Things to know about running from multiple machines:

  • Terraform state locking is not set up. The S3 backend has no DynamoDB lock table, so two machines running deploy simultaneously can corrupt state. Coordinate manually, or add a lock table if this becomes a problem.
  • One TOTP MFA device per machine. Each machine enrols its own virtual MFA device on appserver-deployer (AWS allows up to 8 MFA devices per user). That way a lost laptop = remove that one device, the others keep working.
  • The deployer access key has near-zero blast radius post-cutover — its only permission is MFA-gated sts:AssumeRole. A leaked key without the TOTP secret is useless.
  • Consider one Cloudflare token per machine rather than sharing one, so tokens can be revoked individually if a laptop is lost.

Pentest target configs

Pentest target YAMLs (pentest/targets/*.yaml) are encrypted via git-crypt. They contain attack surface details, rate limits, and vulnerability history. The .example files are unencrypted templates.

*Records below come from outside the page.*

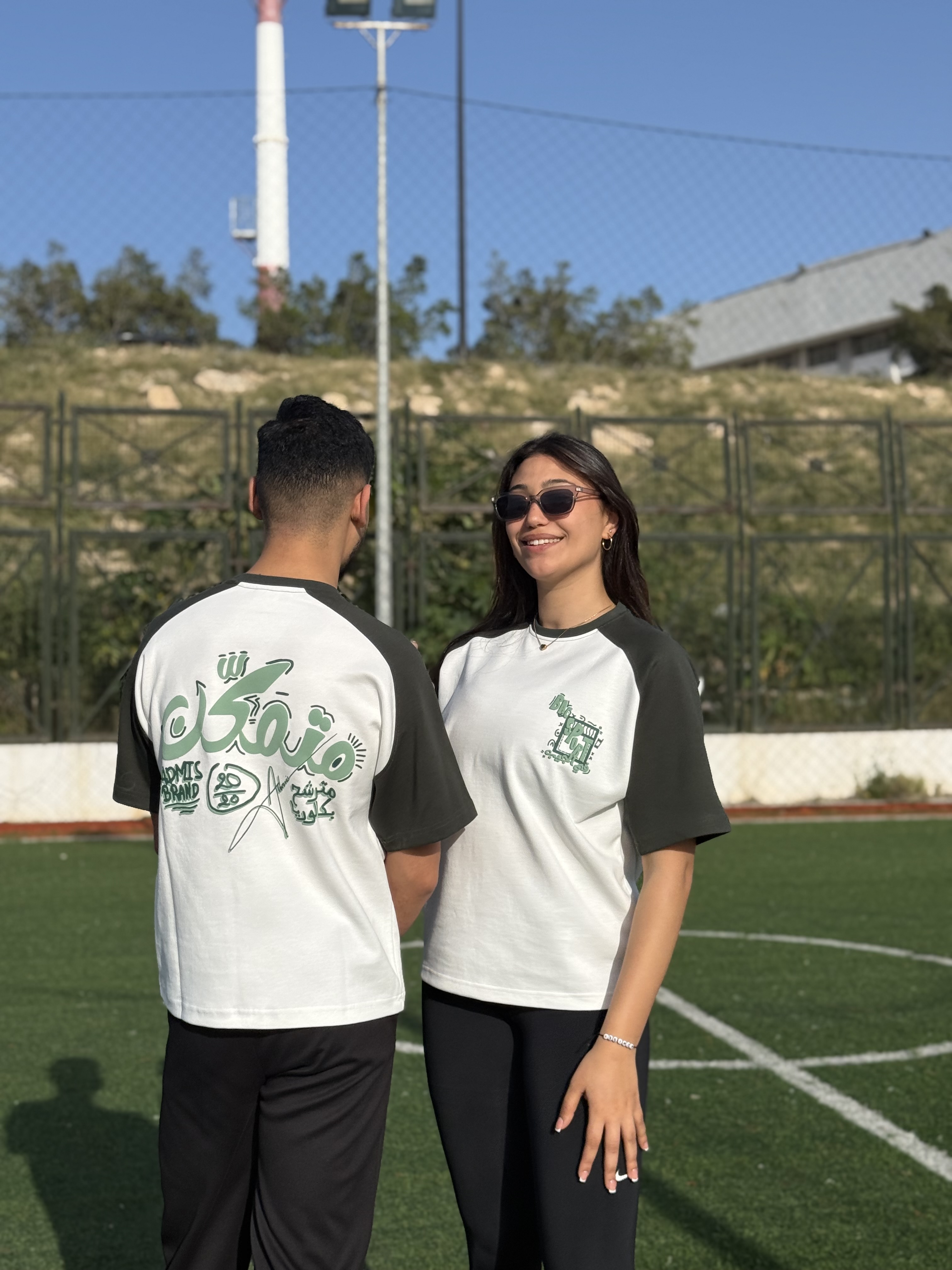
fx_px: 1760
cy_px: 635
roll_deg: +0.5
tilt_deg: +0.9
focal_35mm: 48
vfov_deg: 39.7
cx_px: 476
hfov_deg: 30.3
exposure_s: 1/8772
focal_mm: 6.76
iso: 64
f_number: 1.78
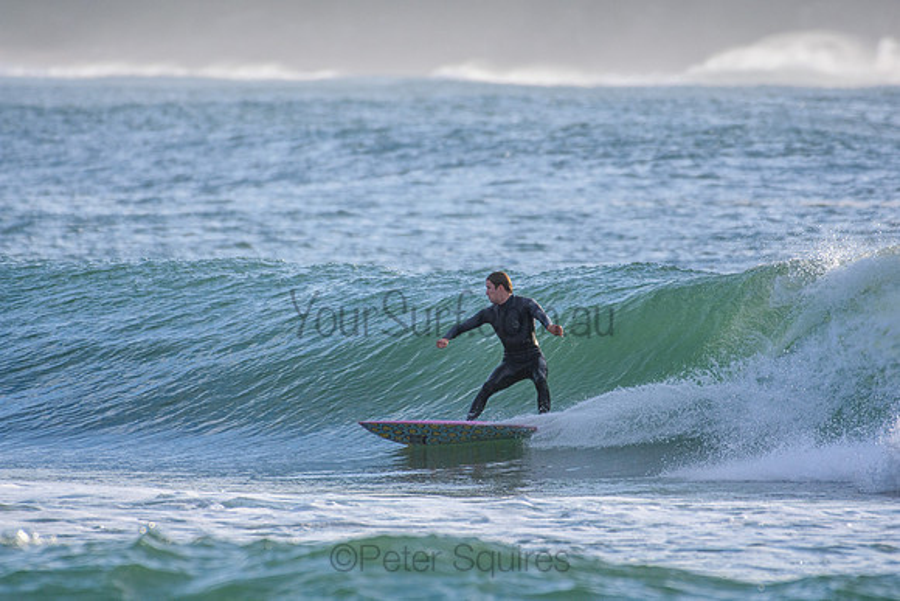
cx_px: 450
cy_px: 300
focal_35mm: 750
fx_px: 18754
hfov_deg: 2.7
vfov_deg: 1.8
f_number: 5.6
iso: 400
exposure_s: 1/2000
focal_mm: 500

  • setup unlock — decrypt using key from SSM (requires ssm:GetParameter on /appserver/*)
  • setup unlock /path/to/key — decrypt using a local key file
  • setup lock — re-encrypt files in working tree

CLI Reference

appserver.sh auth [--role <r>]     Assume an IAM role via MFA (1-hour STS session)
appserver.sh auth status           Show active role sessions

appserver.sh init                  Bootstrap AWS infra (IAM + state bucket, admin creds)
appserver.sh deploy                Terraform apply + upload config to S3
appserver.sh destroy               Terraform destroy + optional cleanup
appserver.sh status                Running containers + resource usage
appserver.sh start / stop          EC2 instance power management
appserver.sh ssh                   SSM session to instance
appserver.sh logs [app]            Container logs
appserver.sh spend                 AWS cost breakdown

appserver.sh app init <name>       Generate secrets + .env on instance
appserver.sh app deploy <name>     Pull image + restart
appserver.sh app list              All apps + status
appserver.sh app remove <name>     Stop + remove (preserves volumes)
appserver.sh app restart <name>    Restart app containers
appserver.sh app env <name>        View/set environment variables

appserver.sh config push           Push config + restart Traefik
appserver.sh config check-ips      Audit Cloudflare IP ranges in traefik.yml

appserver.sh setup local           Write terraform/.env + tfvars (for existing infra)
appserver.sh setup unlock          Decrypt pentest targets (key from SSM)
appserver.sh setup lock            Re-encrypt pentest targets

appserver.sh threats               Analyze access logs for threats (last 24h)
appserver.sh threats block <ip>    Block IP via Cloudflare WAF
appserver.sh threats blocked       List blocked IPs
appserver.sh threats allow [<ip>]  Allowlist IP in CF WAF (defaults to public IP; for pentests)
appserver.sh threats allowed       List allowlisted IPs

Adding an App

  1. Add the subdomain to app_subdomains in terraform/terraform.tfvars
  2. Create config/apps/<name>/docker-compose.yml with Traefik labels and the appserver network
  3. Create config/apps/<name>/.env.example with placeholder secrets
  4. appserver.sh deployapp init <name>app deploy <name>

Project Layout

terraform/          Infrastructure (EC2, IAM, Cloudflare Tunnel/DNS/Access, WAF, monitoring, snapshots)
config/traefik/     Traefik reverse proxy config + compose + HSTS middleware
config/apps/        Per-app Docker Compose stacks + env examples
scripts/            appserver.sh (admin CLI) + bootstrap.sh (EC2 user_data)
pentest/            Cookie-specific config (target YAMLs, hooks, ai+webauthn modules); generic engine in pentest-kit (sibling clone), invoked via /pentest skill
.claude/            Claude Code config: blast-radius hooks (block-destructive, block-credential-reads, block-webfetch), audit-bash, hook self-test harness
.github/            CI: terraform fmt/validate, tfsec, shellcheck, gitleaks, dependency-review, hook self-test

Security

See SECURITY.md for vulnerability reporting and security review findings.

License

MIT. See CONTRIBUTING.md for upstream-vs-fork guidance.